Associate Professor of Nuclear Science and Engineering
Email: molvig@mit.edu
Phone: 617-253-9741
Fax: 617-253-5805
MIT Department of Nuclear Science and Engineering
77 Massachusetts Avenue, NW16-243
Cambridge, MA 02139-4307
B.S., Cornell, 1970
Ph.D., Physics, University of California, 1975
Theoretical plasma physics; computational physics.
Applied Physics Simulation: Developing a Predictive Capability
One of the great ironies of modern applied physics is our continuing inability, given the prodigious computer power now so commonplace, to solve seemingly simple physics problems of practical significance. Why, for example, can we not compute the airflow around a golf ball sufficiently accurately to predict its drag? Or calculate the heat transfer from a coolant flowing through a typical heat exchanger? We have known the equations governing these phenomena for almost 200 years. The computing power that was termed "supercomputer" in 1990 now sits on the desktop of virtually every modern researcher. Why are these types of problems so difficult to simulate? Is a predictive simulation method possible in the near future? Our applied physics simulation project, with support from the nuclear weapons program at Los Alamos National Laboratory, is addressing these questions.
Two practical social and economic forces of the modern world support this activity and stand to benefit from its developments. One is the situation of our nation’s nuclear deterrence and how this is to be maintained in an era without nuclear testing. Currently, the nuclear weapons program is committed to Science Based Stockpile Stewardship as a policy to replace nuclear testing. This means developing a predictive capability for computer simulation of nuclear explosions. Another socio-economic force is the modernizing trend in engineering practice emphasizing computer simulation design as a method to dramatically speed the design process and leading to shorter, more competitive, product design cycles.

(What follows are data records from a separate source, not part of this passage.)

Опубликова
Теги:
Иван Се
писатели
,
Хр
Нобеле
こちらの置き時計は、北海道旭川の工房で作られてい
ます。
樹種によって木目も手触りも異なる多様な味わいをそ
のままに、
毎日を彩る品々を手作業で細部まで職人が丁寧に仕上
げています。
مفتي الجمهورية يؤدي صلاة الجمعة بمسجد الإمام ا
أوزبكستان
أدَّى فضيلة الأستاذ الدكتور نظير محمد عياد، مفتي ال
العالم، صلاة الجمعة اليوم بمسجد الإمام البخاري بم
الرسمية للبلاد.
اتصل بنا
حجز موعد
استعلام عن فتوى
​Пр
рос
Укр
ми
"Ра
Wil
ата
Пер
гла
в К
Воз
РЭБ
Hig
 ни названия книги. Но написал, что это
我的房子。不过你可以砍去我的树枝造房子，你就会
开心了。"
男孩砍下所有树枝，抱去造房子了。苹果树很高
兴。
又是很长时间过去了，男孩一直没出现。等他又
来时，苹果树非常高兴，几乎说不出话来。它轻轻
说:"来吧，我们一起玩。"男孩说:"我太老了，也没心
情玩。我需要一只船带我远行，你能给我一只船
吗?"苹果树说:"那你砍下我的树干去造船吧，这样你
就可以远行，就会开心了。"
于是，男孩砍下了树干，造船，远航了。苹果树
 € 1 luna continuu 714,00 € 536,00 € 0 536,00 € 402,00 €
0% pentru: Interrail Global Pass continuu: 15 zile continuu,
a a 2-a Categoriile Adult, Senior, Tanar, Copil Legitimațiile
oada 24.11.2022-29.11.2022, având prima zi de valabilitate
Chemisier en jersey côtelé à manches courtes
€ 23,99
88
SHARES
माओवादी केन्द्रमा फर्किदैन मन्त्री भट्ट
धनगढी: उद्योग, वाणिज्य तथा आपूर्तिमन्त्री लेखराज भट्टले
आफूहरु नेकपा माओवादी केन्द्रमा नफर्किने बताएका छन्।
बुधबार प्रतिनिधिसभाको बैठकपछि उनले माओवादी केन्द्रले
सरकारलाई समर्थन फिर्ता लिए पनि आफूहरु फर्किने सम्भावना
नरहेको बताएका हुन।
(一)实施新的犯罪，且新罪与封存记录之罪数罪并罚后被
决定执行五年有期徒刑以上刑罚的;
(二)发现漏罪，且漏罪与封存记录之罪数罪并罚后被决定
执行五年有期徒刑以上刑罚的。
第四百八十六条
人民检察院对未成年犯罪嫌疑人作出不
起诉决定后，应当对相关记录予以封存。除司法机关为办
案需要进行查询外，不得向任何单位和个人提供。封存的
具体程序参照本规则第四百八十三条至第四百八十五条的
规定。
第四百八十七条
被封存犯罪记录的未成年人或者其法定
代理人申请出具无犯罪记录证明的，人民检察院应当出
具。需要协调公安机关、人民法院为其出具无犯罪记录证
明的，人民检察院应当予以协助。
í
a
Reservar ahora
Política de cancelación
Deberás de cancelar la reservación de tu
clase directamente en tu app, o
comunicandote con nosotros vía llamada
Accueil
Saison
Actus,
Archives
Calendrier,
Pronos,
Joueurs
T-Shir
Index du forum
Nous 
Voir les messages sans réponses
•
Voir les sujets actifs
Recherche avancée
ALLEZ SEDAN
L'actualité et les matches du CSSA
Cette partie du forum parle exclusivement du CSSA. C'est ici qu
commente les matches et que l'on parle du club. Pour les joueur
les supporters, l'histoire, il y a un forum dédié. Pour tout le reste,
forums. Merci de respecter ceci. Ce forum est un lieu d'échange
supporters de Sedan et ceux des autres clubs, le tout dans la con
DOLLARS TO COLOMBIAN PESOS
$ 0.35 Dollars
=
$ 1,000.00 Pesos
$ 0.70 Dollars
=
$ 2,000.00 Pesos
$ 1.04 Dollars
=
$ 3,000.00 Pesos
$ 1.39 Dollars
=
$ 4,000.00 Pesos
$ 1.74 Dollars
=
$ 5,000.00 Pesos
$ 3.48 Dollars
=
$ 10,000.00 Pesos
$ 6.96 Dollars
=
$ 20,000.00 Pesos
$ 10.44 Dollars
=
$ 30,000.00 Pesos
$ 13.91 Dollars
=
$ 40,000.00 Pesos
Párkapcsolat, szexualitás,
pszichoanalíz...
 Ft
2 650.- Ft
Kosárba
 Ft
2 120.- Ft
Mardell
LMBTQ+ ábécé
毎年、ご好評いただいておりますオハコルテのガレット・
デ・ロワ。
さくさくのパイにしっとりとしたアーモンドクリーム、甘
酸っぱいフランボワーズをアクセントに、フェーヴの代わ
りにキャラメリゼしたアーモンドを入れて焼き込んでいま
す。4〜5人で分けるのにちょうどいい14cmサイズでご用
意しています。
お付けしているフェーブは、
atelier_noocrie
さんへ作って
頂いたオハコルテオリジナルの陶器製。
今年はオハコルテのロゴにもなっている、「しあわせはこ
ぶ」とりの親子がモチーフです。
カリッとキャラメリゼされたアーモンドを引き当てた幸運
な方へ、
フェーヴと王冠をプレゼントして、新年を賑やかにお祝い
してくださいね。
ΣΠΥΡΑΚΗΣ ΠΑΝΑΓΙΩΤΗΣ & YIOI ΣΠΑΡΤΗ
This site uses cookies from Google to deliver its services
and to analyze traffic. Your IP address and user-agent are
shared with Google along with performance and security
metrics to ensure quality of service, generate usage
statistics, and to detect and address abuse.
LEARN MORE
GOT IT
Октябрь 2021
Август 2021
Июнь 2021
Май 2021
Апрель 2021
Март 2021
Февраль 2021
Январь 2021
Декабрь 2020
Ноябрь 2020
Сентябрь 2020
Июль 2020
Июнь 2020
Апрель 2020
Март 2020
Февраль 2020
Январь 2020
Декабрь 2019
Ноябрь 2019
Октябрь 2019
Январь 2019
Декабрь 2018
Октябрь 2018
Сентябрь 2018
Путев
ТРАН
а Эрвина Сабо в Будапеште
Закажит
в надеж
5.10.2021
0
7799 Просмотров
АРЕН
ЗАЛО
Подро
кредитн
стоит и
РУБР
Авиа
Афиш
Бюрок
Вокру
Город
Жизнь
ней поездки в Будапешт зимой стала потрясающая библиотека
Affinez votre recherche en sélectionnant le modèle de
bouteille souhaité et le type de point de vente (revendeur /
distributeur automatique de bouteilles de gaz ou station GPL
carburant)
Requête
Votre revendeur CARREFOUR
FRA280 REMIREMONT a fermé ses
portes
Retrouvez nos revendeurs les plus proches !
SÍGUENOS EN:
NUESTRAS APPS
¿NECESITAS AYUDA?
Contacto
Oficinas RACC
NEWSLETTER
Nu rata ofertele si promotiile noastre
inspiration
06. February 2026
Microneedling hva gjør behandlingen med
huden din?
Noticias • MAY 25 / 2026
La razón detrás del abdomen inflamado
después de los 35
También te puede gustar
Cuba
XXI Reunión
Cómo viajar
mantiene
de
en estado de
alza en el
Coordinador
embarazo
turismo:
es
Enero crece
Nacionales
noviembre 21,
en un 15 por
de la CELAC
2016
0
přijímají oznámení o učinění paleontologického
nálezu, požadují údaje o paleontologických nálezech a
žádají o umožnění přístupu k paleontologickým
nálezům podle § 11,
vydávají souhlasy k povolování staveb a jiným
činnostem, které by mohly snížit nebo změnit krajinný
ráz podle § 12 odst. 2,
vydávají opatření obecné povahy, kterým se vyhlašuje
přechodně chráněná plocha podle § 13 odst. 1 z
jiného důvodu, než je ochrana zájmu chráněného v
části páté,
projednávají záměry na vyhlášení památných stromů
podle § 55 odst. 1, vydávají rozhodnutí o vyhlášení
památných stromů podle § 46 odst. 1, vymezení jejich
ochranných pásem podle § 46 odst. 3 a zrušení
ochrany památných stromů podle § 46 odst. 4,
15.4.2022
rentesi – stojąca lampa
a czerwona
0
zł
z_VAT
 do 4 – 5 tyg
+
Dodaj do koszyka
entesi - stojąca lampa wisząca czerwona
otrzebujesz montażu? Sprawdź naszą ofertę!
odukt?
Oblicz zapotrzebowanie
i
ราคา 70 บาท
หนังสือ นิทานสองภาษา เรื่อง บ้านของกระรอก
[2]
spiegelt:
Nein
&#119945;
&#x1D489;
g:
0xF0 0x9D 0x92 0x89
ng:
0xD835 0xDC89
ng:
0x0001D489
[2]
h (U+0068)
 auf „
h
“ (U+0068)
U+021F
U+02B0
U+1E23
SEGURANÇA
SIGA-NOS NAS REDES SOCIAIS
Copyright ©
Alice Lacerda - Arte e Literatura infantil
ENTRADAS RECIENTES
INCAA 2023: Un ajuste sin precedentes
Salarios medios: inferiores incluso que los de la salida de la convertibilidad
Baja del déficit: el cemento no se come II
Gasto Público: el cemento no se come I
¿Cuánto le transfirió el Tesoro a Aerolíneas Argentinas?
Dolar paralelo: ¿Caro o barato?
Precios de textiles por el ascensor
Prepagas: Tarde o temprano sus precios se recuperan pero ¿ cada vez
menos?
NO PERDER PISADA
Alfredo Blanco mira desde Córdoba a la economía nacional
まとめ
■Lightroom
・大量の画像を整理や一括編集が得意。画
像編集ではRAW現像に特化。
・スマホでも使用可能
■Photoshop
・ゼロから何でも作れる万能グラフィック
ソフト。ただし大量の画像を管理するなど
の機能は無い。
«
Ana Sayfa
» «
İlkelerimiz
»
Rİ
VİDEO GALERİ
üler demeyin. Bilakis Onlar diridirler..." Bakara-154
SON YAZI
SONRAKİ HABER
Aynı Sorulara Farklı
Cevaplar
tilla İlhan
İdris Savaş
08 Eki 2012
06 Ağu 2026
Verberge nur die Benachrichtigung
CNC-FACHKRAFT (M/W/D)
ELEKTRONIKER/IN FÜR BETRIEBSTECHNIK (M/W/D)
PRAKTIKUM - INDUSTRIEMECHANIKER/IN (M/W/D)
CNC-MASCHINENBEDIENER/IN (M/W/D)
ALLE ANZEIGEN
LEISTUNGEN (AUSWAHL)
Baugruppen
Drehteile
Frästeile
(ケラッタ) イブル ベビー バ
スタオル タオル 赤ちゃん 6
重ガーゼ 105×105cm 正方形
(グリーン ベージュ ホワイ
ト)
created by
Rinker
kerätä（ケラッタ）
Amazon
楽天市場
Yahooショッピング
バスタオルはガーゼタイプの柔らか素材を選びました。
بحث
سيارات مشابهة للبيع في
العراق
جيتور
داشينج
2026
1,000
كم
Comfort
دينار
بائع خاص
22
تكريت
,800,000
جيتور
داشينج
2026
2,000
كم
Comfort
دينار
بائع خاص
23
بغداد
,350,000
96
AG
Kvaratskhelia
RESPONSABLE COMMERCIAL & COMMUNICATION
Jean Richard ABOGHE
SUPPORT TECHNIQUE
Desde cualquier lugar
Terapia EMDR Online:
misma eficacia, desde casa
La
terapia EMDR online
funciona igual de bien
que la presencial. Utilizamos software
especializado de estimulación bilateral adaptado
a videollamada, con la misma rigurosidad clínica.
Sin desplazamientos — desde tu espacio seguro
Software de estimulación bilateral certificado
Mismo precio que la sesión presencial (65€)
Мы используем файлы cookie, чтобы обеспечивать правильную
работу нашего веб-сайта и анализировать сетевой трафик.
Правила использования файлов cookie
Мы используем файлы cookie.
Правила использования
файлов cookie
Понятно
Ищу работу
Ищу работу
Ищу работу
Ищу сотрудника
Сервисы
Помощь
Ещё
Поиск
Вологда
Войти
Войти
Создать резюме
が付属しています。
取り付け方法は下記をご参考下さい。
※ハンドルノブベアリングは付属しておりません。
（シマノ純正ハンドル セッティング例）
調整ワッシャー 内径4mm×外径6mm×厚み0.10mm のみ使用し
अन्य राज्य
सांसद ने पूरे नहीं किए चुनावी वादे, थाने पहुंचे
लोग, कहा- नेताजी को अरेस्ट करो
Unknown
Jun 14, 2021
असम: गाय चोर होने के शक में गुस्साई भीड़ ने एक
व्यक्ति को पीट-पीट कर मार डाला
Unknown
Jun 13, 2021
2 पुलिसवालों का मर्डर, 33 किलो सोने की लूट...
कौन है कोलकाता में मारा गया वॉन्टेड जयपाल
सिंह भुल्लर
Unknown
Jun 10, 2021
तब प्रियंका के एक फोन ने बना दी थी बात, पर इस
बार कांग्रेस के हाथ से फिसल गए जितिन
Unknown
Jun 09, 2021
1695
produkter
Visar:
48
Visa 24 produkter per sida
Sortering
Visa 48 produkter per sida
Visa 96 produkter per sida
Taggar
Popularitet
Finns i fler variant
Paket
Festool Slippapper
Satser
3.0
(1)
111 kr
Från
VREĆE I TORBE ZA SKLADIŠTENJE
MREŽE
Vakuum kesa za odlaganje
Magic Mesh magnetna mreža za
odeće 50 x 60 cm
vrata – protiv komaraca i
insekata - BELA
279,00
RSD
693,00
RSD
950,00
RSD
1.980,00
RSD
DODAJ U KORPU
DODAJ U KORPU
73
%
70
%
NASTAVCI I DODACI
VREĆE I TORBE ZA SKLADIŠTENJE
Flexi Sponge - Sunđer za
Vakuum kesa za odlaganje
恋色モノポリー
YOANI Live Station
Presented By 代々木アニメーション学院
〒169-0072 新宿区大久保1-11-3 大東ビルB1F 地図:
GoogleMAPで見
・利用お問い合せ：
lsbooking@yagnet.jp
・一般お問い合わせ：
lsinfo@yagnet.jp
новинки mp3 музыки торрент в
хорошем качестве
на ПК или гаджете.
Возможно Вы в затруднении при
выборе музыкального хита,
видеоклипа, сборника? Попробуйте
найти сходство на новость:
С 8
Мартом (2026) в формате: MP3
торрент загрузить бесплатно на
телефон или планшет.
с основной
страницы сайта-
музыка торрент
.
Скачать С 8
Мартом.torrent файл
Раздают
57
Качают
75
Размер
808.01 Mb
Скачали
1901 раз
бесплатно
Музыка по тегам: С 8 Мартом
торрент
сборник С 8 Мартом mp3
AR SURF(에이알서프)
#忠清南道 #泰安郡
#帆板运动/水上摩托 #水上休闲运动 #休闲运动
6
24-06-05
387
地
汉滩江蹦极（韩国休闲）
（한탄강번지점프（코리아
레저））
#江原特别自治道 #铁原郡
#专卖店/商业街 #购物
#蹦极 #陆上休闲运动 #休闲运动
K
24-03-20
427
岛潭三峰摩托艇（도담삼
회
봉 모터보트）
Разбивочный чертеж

To achieve a predictive capability we must confront the fundamental incompatibility between the mathematics of physical law continuum differential equations and the mathematics of computation discrete, binary operations. When it comes to practical problems like the golf ball airflow, this difference in the mathematics is not simply a question of accuracy. The behavior of discrete approximations to the continuum laws can differ in a qualitative way from the physical and introduce spurious discretization artifacts. The applied physics simulation project is continuing to investigate research methods in discrete mathematics that can capture (and efficiently compute) the essential physics of the continuum.